I do think for routing it's going to be necessary to know that the payload came from "Station C" simply because "Station C" text payloads do all need to wind up in the same appliance .
I also think that being able to identify that the resulting GIF was OCR based text will be important from a use case perspective, so knowing the processing history within a payload will still be useful...
I'm gonna try to barrel down a first pass at #82 based on some of this.
@slifty Yeah, agree it could be useful.
Here's another layer (useful as I'm writing the logic to create these topologies)
That's certainly what every workflow with DAGs depends on.
MB I deleted my comment, which was something like "I think that we can assume there are no cycles in our topologies for now"
For the sake of sanity, I'm also going to make a rule for now that:
A given stream can only have one source.
Some day we may allow this to change, (e.g. CNN TV + idk, CNN twitter stream), but that is a far away use case.
This is complete! There are future improvements to be made to the countertop, particularly to allow added appliances to specify stations they want to ignore (or to combine multiple sources).
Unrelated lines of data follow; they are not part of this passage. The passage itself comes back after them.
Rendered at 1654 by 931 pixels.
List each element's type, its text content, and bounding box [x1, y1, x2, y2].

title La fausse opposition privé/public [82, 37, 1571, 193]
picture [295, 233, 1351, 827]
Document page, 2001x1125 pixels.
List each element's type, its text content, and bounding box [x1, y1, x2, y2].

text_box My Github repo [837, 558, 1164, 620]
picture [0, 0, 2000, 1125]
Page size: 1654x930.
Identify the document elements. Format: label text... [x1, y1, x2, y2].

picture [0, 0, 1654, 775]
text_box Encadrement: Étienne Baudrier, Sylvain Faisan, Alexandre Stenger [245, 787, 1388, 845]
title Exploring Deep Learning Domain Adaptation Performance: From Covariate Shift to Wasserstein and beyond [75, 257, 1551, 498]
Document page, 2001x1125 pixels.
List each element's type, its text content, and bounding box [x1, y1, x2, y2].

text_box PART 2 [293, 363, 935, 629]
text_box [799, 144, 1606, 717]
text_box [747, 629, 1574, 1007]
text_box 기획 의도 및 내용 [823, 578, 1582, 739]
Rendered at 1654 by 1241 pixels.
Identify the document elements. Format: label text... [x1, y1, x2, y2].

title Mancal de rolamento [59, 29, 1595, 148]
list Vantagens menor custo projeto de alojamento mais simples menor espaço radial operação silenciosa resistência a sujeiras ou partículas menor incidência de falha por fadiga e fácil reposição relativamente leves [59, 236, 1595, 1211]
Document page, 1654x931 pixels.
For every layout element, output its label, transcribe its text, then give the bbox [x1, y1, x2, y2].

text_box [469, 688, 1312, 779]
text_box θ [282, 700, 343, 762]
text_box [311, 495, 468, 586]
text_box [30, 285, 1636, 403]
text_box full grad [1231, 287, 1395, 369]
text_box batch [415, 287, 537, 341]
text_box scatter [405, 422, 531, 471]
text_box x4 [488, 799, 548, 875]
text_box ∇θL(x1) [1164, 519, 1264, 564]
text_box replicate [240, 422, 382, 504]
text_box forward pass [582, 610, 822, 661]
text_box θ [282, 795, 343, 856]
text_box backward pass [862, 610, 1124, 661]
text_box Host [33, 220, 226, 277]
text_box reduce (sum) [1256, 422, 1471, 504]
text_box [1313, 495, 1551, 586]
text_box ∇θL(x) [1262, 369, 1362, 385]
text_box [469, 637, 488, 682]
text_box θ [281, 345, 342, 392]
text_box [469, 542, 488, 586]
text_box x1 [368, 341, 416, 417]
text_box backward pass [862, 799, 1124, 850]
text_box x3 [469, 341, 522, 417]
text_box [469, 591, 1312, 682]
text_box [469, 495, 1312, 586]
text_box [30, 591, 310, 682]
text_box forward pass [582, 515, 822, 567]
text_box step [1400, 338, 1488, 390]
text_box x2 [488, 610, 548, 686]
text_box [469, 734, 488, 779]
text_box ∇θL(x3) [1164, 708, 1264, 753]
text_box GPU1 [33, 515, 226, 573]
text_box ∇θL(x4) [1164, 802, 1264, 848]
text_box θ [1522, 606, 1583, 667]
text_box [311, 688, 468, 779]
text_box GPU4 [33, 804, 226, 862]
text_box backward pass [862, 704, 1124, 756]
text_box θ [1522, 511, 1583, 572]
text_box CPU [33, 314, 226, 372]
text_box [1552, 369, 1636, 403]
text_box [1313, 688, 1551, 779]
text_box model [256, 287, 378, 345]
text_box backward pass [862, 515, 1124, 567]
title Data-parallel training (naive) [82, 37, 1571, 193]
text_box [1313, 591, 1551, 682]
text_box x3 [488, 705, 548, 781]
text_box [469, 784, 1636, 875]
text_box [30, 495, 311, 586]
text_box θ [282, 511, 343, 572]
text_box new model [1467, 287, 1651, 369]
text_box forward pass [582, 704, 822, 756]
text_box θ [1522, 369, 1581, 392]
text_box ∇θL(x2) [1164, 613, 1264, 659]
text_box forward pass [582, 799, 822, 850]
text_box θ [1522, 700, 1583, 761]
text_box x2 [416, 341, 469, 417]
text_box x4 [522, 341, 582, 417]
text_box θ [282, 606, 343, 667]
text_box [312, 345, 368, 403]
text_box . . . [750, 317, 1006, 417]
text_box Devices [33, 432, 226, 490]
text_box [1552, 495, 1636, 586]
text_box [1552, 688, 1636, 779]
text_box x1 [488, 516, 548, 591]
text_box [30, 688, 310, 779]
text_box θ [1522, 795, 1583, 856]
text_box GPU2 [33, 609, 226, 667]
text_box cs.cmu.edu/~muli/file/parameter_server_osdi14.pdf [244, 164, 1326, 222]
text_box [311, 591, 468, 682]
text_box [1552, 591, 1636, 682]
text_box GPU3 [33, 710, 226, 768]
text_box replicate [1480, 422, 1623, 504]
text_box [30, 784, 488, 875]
We'll make issues for those kinds of issues if / when they hit the roadmap.
Task
See the full architecture here
The countertop is responsible for coordinating (and ultimately executing) the transformation or TV Kitchen data.
It is overseen by the sous chef, which accepts new sources of data from the input coordinator and kicks off the steps of various configured recipes.
Line cooks are responsible for taking orders from the sous chef, maintaining state, doing the required transformation, and sending the results back to the sous chef.
Binary byproducts (e.g. snapshots or segments of video) generated by line cooks should be stored in the local filesystem, rather than being stored in memory.
The sous chef will spin up line cooks, but will ultimately communicate with them through the coordination engine (Kafka).
Description
We need to create (or set up) the following system components:
Relevant Resources / Research
We'll be setting up kafka We may want to consider using kafka-node
Related Issues
None yet, though we may want to consider creating sub-issues for the individual countertop components.